◆ Try it ◆
Every record should be copied exactly, except that pictures are to be omitted.

◆ Provided entries ◆

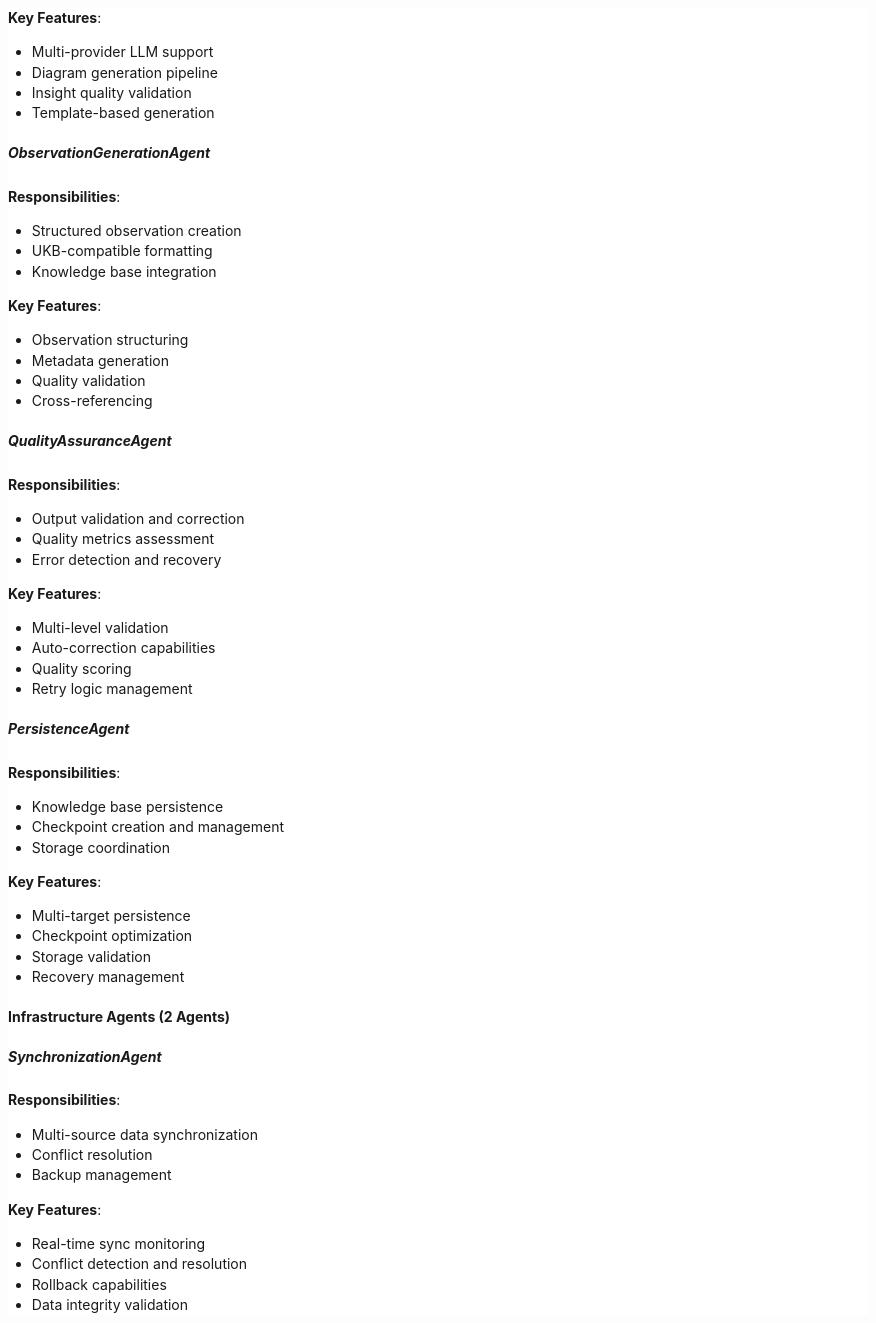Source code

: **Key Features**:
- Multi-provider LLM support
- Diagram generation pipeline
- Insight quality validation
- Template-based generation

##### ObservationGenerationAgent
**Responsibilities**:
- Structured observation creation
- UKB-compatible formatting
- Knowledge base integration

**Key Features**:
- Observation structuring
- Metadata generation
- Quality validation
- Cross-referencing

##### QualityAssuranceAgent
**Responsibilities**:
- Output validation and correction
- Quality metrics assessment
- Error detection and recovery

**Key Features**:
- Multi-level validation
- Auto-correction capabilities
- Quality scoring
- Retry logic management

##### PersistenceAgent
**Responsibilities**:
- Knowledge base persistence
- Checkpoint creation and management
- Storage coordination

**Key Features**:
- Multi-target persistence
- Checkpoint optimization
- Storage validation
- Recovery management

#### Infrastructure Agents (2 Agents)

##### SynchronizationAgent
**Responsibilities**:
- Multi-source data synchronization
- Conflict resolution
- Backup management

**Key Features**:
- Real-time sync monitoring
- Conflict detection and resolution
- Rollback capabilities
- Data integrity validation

◆ Exercise response ◆
Source code

: **Key Features**:
- Multi-provider LLM support
- Diagram generation pipeline
- Insight quality validation
- Template-based generation

##### ObservationGenerationAgent
**Responsibilities**:
- Structured observation creation
- UKB-compatible formatting
- Knowledge base integration

**Key Features**:
- Observation structuring
- Metadata generation
- Quality validation
- Cross-referencing

##### QualityAssuranceAgent
**Responsibilities**:
- Output validation and correction
- Quality metrics assessment
- Error detection and recovery

**Key Features**:
- Multi-level validation
- Auto-correction capabilities
- Quality scoring
- Retry logic management

##### PersistenceAgent
**Responsibilities**:
- Knowledge base persistence
- Checkpoint creation and management
- Storage coordination

**Key Features**:
- Multi-target persistence
- Checkpoint optimization
- Storage validation
- Recovery management

#### Infrastructure Agents (2 Agents)

##### SynchronizationAgent
**Responsibilities**:
- Multi-source data synchronization
- Conflict resolution
- Backup management

**Key Features**:
- Real-time sync monitoring
- Conflict detection and resolution
- Rollback capabilities
- Data integrity validation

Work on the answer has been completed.